Dans son article I, le décret stipule la dissolution de "L'agrégation ou asssociation connue sous le nom de Pères de la Foi, d'Adorateurs de Jésus ou Paccanaristes, actuellement établie à Belley, à Amiens et dans quelques autres villes de l'Empire". L'article 4 étend l'interdiction : "Aucune agrégation ou association d'hommes ou de femmes ne pourra se former à l'avenir sous prétexte de religion à moins qu'elle n’ait été formellement autorisée par un décret impérial, sur le vu des statuts et réglements sous lesquels on se proposerait de vivre dans cette agrégation ou association". Cité par J. de Charry, idem, 2è édition, p. 364.

220.

"On reproche aux écoles centrales l'absence d'internat, d'enseignement religieux, l'insuffisance de l'éducation morale, et la liberté presque totale dont jouissent les élèves. C’est sans doute pour ces raisons en partie, et parce qu'elles ont été conçues comme des bastions d'esprit laïque, que Napoléon renonce au système imaginé par la Convention et revient avec les lycées, à un modèle finalement plus proche des collèges de l'Ancien Régime". Histoire mondiale de l'Education, chapitre III, Origines, utopies et principes, Les commencements révolutionnaires, p. 68.

221.

A. Guidée, supra, idem, p.77.

222.

Ibidem, p. 366.

223.

Cette prérogative de l'Etat ne fera que s'affirmer tout au long du XIXe siècle.

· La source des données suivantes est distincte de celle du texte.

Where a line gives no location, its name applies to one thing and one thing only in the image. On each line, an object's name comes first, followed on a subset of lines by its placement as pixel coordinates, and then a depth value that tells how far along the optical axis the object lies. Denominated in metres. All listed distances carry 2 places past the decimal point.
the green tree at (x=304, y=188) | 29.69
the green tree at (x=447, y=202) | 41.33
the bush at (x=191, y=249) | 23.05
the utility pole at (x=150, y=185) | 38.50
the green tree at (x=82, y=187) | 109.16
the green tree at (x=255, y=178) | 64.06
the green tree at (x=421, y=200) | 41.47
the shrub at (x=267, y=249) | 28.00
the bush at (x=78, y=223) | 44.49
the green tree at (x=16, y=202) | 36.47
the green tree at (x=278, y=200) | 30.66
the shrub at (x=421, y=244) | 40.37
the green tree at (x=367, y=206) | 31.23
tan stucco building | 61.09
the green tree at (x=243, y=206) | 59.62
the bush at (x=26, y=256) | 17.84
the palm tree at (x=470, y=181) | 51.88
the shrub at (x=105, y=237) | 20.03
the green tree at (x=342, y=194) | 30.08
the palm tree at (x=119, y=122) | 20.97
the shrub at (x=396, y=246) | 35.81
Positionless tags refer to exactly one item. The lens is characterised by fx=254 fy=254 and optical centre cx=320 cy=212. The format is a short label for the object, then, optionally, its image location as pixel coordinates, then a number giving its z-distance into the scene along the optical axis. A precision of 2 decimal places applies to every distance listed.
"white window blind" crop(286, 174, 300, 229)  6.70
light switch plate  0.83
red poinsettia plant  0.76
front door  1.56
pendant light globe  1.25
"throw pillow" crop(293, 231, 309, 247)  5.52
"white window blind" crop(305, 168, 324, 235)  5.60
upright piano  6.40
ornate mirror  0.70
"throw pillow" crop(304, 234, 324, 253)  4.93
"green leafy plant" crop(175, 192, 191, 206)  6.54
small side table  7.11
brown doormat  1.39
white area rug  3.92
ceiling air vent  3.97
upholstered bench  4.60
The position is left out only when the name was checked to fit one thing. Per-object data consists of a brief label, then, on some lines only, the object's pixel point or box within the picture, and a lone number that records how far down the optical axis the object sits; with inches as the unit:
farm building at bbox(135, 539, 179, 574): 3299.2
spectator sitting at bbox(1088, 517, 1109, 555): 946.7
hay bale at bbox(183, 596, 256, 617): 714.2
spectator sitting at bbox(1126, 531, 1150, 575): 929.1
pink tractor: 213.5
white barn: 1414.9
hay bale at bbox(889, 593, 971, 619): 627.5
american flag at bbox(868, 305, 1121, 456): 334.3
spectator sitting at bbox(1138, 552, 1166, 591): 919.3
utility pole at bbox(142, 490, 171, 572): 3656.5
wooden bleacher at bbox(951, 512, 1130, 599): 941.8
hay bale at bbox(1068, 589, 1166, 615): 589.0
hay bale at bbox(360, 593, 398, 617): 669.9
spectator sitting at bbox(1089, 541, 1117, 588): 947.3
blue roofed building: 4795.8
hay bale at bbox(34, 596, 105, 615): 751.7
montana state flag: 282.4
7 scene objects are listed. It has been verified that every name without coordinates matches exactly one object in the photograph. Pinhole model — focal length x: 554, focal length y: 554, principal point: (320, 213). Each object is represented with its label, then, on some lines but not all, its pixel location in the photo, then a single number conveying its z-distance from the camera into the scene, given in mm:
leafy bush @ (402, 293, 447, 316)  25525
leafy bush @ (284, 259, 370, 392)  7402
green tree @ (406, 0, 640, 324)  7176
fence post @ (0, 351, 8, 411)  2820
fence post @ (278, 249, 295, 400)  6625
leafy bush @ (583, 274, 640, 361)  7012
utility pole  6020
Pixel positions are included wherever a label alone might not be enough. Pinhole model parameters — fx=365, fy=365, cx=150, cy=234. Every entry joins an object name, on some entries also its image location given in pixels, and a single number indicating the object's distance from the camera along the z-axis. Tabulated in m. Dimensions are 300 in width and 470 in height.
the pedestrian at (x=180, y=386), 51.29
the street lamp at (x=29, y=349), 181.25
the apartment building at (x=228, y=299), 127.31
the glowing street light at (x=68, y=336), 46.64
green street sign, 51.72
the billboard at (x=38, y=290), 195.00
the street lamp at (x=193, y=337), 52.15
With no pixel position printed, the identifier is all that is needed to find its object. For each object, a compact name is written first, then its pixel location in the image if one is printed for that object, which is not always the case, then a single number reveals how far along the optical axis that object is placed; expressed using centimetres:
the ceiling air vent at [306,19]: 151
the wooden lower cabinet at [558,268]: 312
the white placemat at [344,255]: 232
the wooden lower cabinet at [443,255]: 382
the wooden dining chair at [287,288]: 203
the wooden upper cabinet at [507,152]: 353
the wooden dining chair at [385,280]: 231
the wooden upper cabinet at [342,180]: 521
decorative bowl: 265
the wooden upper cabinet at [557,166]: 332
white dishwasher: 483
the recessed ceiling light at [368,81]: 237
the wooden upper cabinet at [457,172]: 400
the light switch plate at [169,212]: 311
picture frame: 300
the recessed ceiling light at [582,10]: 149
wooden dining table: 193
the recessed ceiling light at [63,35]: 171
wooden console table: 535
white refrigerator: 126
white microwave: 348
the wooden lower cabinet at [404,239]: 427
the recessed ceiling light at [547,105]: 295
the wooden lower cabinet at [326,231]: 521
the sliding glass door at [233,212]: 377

Cela est dû au rôle attribué à l'institution scolaire. « C'est là seulement, pense-t-on, que l'instruction peut se faire avec ordre et avec la plus grande efficacité. Se pose alors la question du contrôle de cette institution. De la passion de l'école à la lutte scolaire, il n'est qu'un pas, rapidement franchi là où l'Etat entend affirmer des prérogatives, nouvelles en somme pour lui, face à l'Eglise qui considérait l'enseignement comme une de ses missions traditionnelles. Le sens même de l'instruction s'en trouve modifié. Elle cesse dès les débuts de la période d'être l'œuvre de charité qui avait justifié et justifie encore au long du siècle le monde catholique dans la fondation d'écoles paroissiales et de congrégations enseignantes. Elle devient un devoir autant qu"un droit de l'Etat qui la transforme en service public ». Histoire mondiale de L'Education, idem, p.12.